### Data records
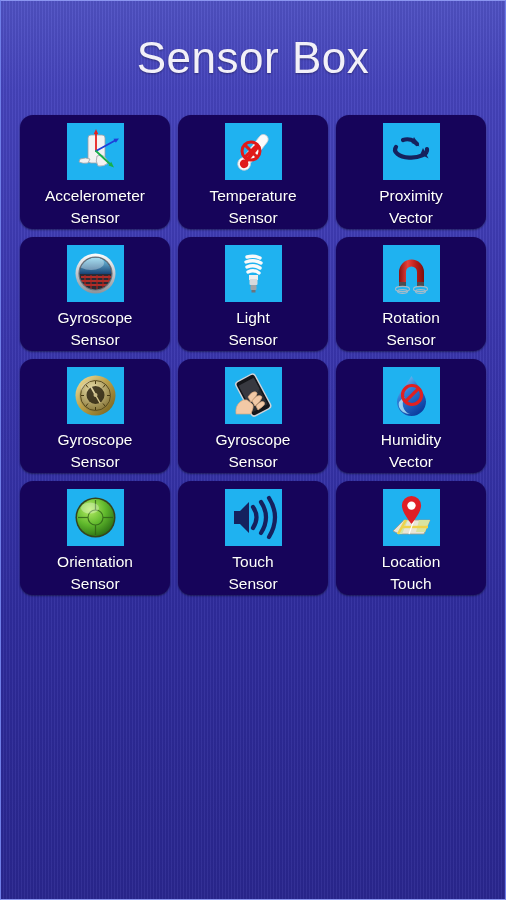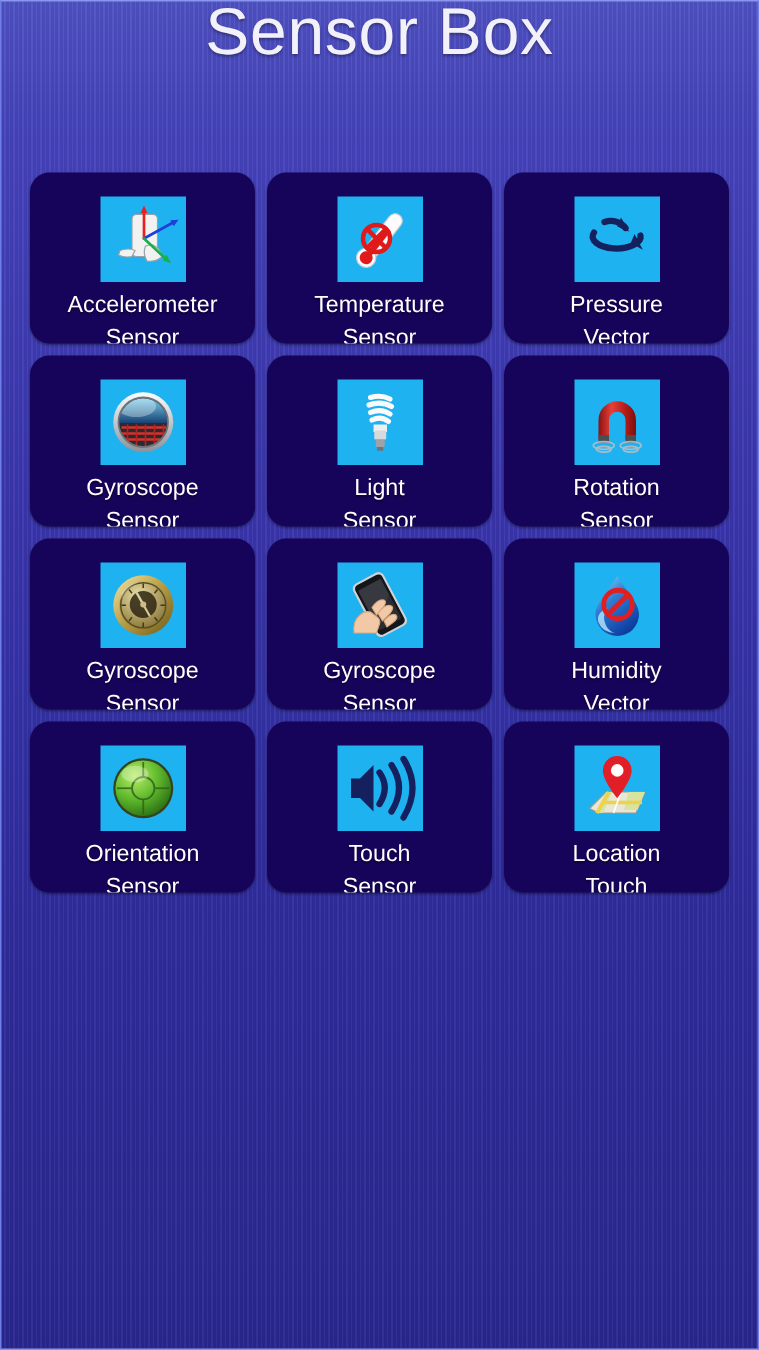--- a/index.html
+++ b/index.html
@@ -38,7 +38,7 @@
   #title-bar {
     width:100%;
     height:115px;
-    display:flex; justify-content:center;
+    display:flex; align-items:center; justify-content:center;
   }
   #page-title {
     font-size:44px;

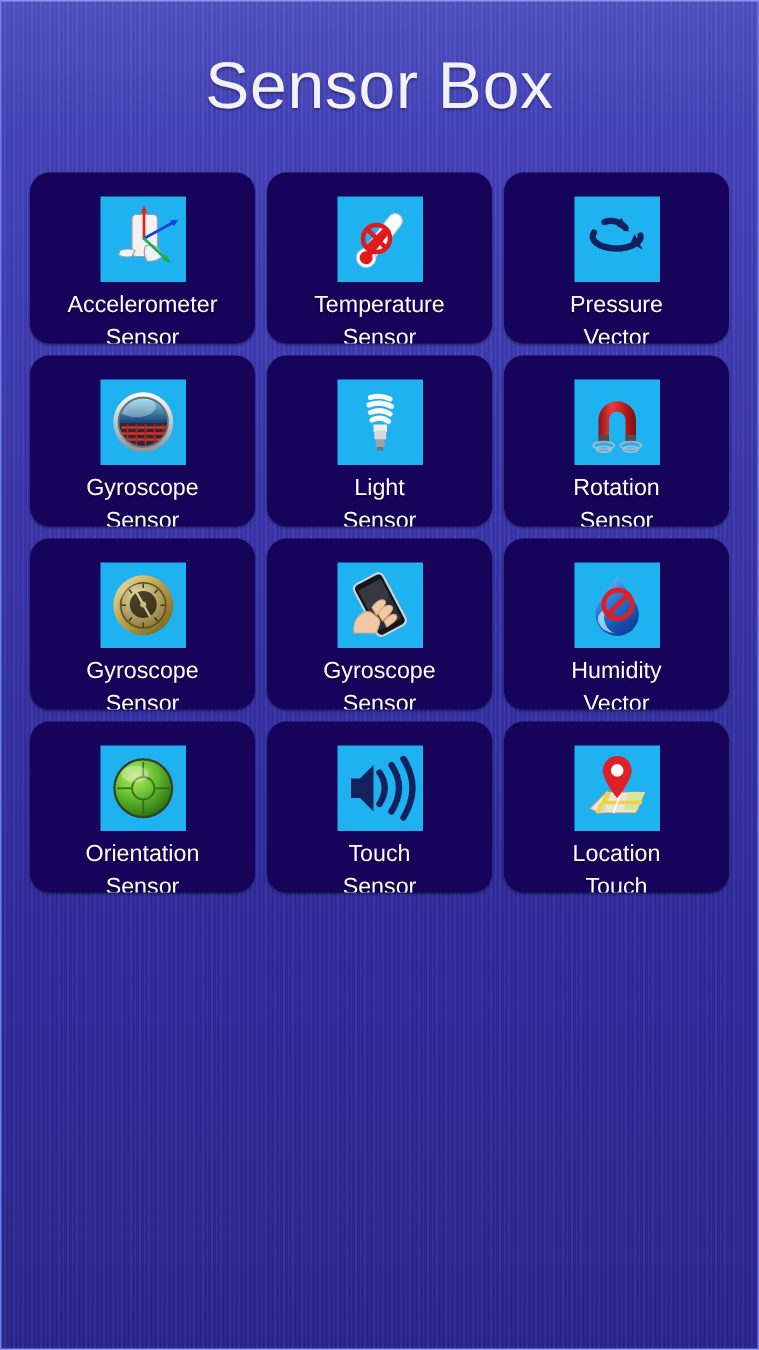--- a/index.html
+++ b/index.html
@@ -66,7 +66,7 @@
     display:flex;
     flex-direction:column;
     align-items:center;
-    padding-top:16px;
+    padding-top:8px;
     cursor:pointer;
     position:relative;
     overflow:hidden;

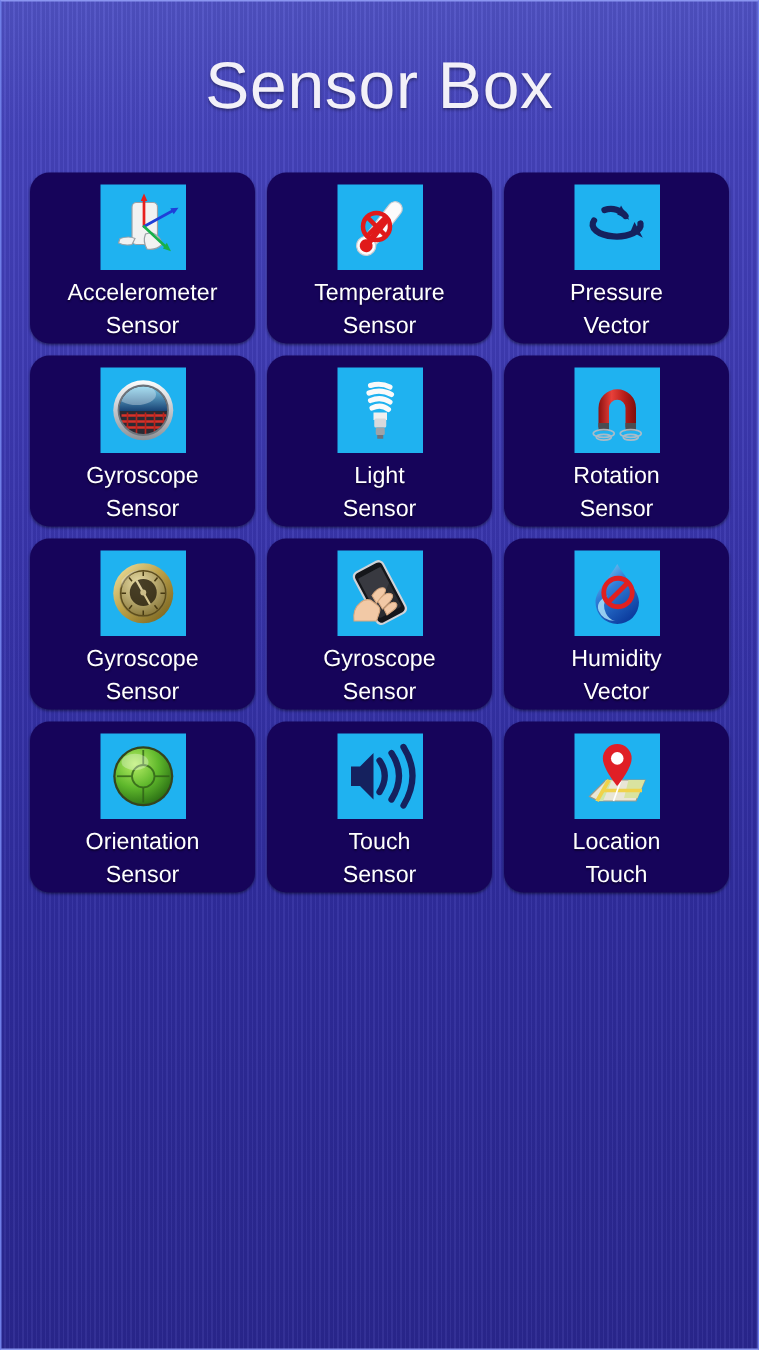--- a/index.html
+++ b/index.html
@@ -156,7 +156,7 @@
           <polygon points="36.5,23.5 28.5,20 31,14" fill="#15215e"></polygon>
         </svg>
       </div>
-      <div class="tile-label">Pressure
+      <div class="tile-label">Proximity
 Vector</div>
     </div>
 

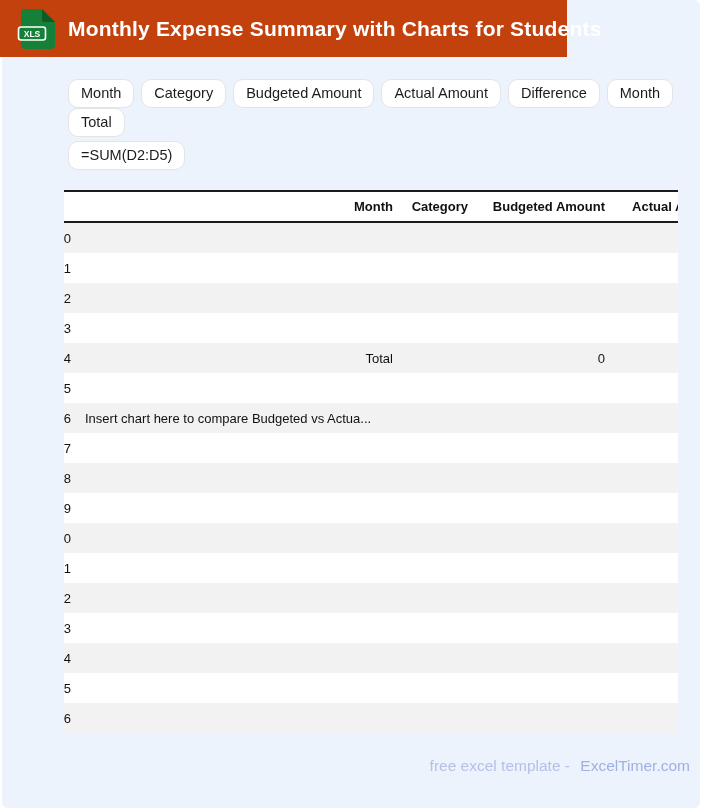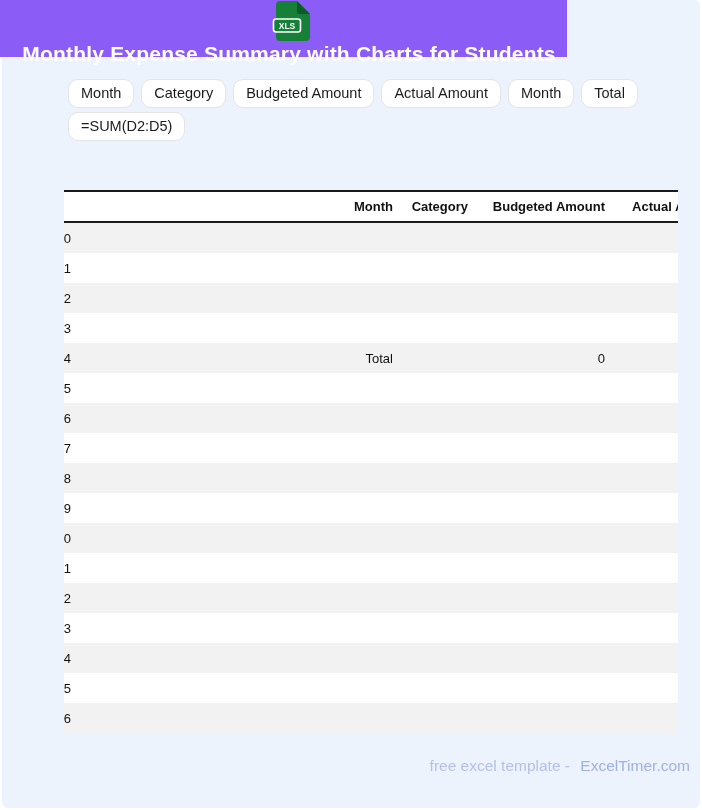--- a/index.html
+++ b/index.html
@@ -13,7 +13,7 @@
 
   
   .header-bar { position:absolute; left:0; top:0; width:567px; height:57px;
-                background:#8b5cf6; z-index:3; display:flex; align-items:center;flex-direction:column; }
+                background:#c2410c; z-index:3; display:flex; align-items:center; }
   .file-icon { margin-left:17px; width:40px; height:42px; flex:0 0 auto; }
   .title { margin-left:11px; color:#ffffff; font-size:21px; font-weight:700;
            letter-spacing:.2px; white-space:nowrap; }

### Directive
Repeat exactly, and only, the lines from the line containing "background:#c2410c; z-index:3; display:flex;" through the last line of the records above, both included.

### Response to this exercise
+                background:#c2410c; z-index:3; display:flex; align-items:center; }
   .file-icon { margin-left:17px; width:40px; height:42px; flex:0 0 auto; }
   .title { margin-left:11px; color:#ffffff; font-size:21px; font-weight:700;
            letter-spacing:.2px; white-space:nowrap; }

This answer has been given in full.